En efecto, parecía que algo pesado, como una pelota de fútbol, o de básquet, rodase a través de los corredores del segundo piso. El problema era que en la casa no había ninguna pelota; Juan se dedicaba al atletismo, mientras que Cristina tomaba lecciones de danza.
Se miraron.
-Tal vez sea una de las maceta de la habitación de mamá- aventuró Juan, tratando de apartar las horribles imágenes que poblaban su mente.
-Es posible, sí- dijo Cristina, lanzando un trémulo suspiro.
En ese momento, en la habitación de arriba, el bebé reanudó su penetrante llanto.
-No podemos dejarlo- se recordaron a sí mismos.
En ningún momento pensaron en llamar a la policía. Intuían, con la sabia y primigenia intuición de los chicos, que aquella situación no se resolvería con un llamado a las autoridades. Simplemente siguieron subiendo, hasta llegar al final de las escaleras, donde se encontraron con un horror indescriptible…
La casa había quedado en silencio otra vez.
De vez en cuando el hielo crujía, y alguna estalactita se desprendía del techo y se hacía añicos contra el suelo congelado. Pero, salvo por estas interrupciones, el silencio era absoluto.
El teléfono comenzó a llamar.
Llamó cuatro, cinco veces, en la oscuridad de la casa, hasta que saltó el contestador automático.

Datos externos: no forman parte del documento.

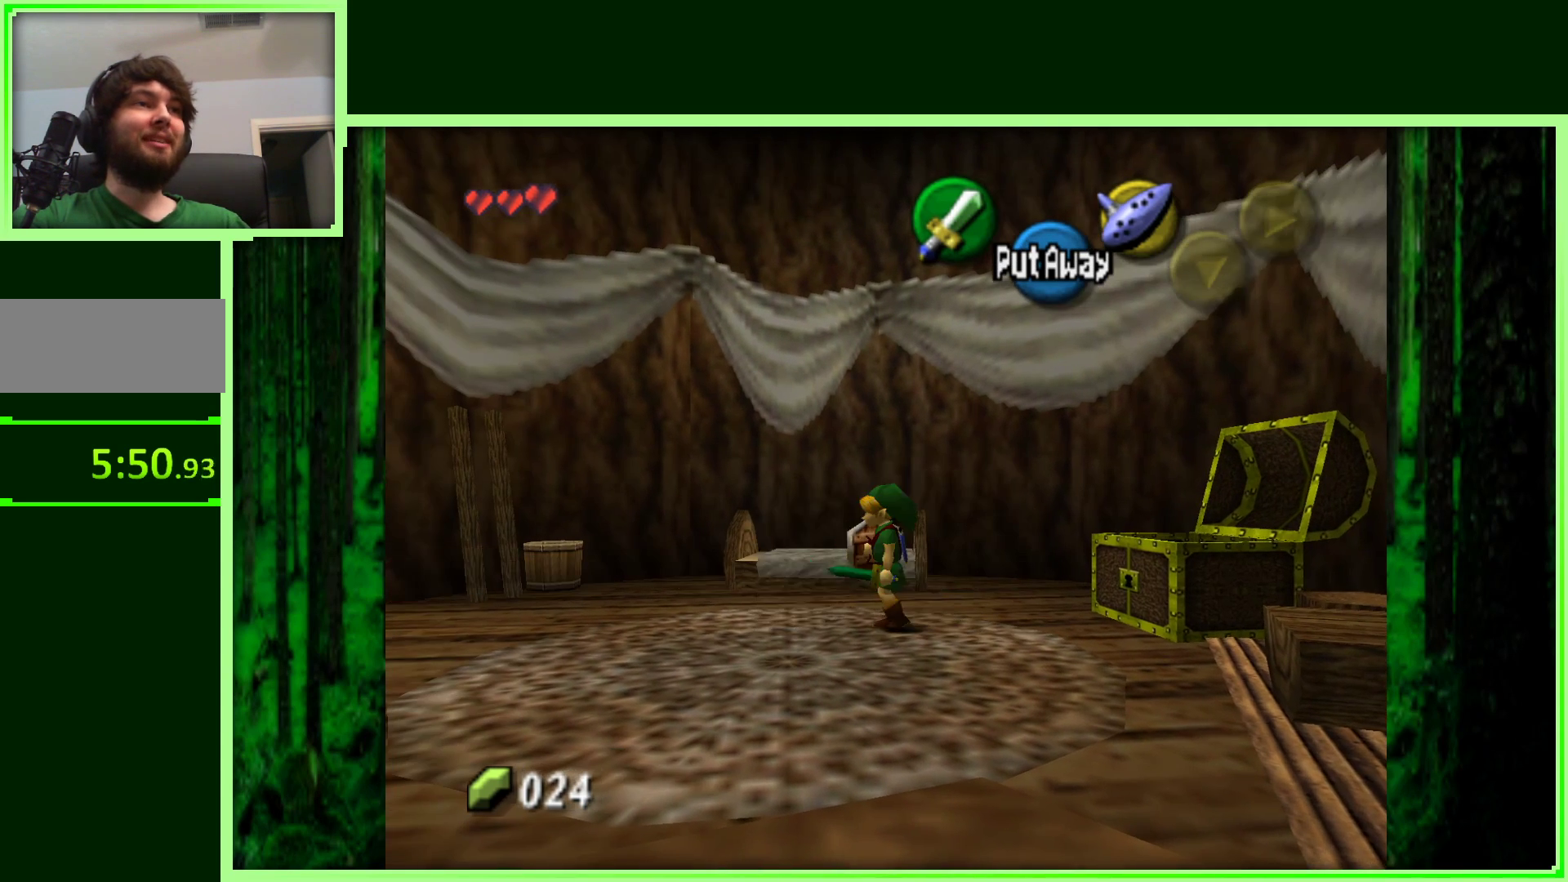
{"buttons": ["B"], "left_stick": "center", "events": [[133, "left_stick", "up"], [250, "B", "down"], [417, "left_stick", "center"]]}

-Cuídalo, Lula- dijo una voz repugnante e inhumana, una voz que, de haberla podido escuchar, Lili la hubiese relacionado, siquiera remotamente, con la voz de aquel fascinante y misterioso hombre con el cual había engañado a su marido, hacía ya doce meses atrás-. Cúidalo con tu propia vida. Es mi Hijo, y tú serás la Tutora. Así que cuídalo con tu propia vida, porque Él, cuando crezca, heredará la Tierra, y será la perdición de todos los Hombres...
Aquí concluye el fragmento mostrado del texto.